Un mari libertin m'a ruinée, délaissée...
Bannie par ses fautes d'un milieu social,
Dans celui où je vis assez dépaysée
Je ne puis rencontrer mon amour idéal.
D'éducation parfaite, raffinée, romancière,
Je manque des vertus qui honorent mes soeurs.

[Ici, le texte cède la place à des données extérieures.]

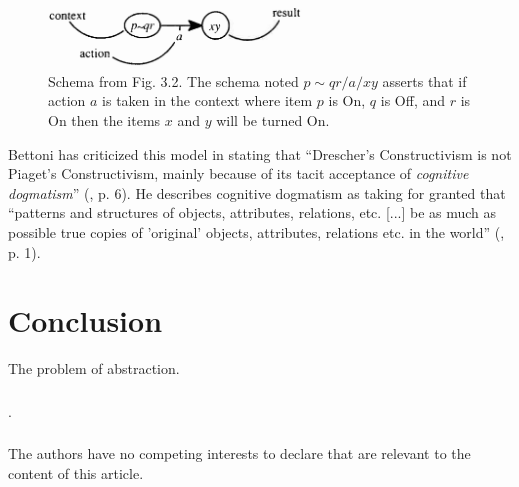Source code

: \documentclass[runningheads]{llncs}
\begin{document}
\begin{figure}
	\centering
	\includegraphics[width=0.6\textwidth]{Figure_2_schema_drescher.png}
	\caption{Schema from \cite{drescher_made-up_1991} Fig. 3.2.
	The schema noted $p \!\sim\! qr/a/xy$ asserts that if action $a$ is taken in the context where item $p$ is On, $q$ is Off, and $r$ is On then the items $x$ and $y$ will be turned On.} 
	\label{fig:drescher}
\end{figure}

Bettoni  has criticized this model in stating that ``Drescher's Constructivism is not Piaget's Constructivism, mainly because of its tacit acceptance of \textit{cognitive dogmatism}'' (\cite{bettoni_made-up_1993}, p. 6).
He describes cognitive dogmatism as taking for granted that ``patterns and structures of objects, attributes, relations, etc. [...] be as much as possible true copies of 'original' objects, attributes, relations etc. in the world'' (\cite{bettoni_made-up_1993}, p. 1).
 
\cite{drescher_made-up_1991}
\cite{chaput_constructivist_2004}
\cite{georgeon_intrinsically-motivated_2012} 
\cite{perotto_computational_nodate} 
\cite{guerin_piagetian_2008}
\cite{wang_new_2012}
\section{Conclusion}

The problem of abstraction. 


\begin{credits}
\subsubsection{\ackname} .

\subsubsection{\discintname}
The authors have no competing interests to declare that are
relevant to the content of this article.
\end{credits}
%
%
%


%
\end{document}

Je n'ai point qualités de bonne ménagère.
Sont-elles indispensables pour conquérir un coeur ?
Est-ce là une tare ? A mon rêve un obstacle ?...
Il est vrai, je suis pauvre, il ne me reste rien
Hormis gaieté, douceur et mon coeur par miracle...
Oh ! Claude Maresca, Egide tutélaire
Des âmes solitaires, vous ferez-vous l'écho
De l'appel véhément que par hebdomadaire
Je lance à un mécène doublé d'un Roméo ?
Je serai sa fidèle, très aimante Egérie
Il touchera mon âme au fond de ma prunelle
S'il conçoit le bonheur dans une trilogie
Où le coeur et l'esprit créent une onde charnelle
A travers les saisons. A travers toute gloire,
Au-delà des mortels, je saurai l'adorer,
Il sera mon amour, mon soutien, mon histoire,
Il sera le pays que je veux habiter.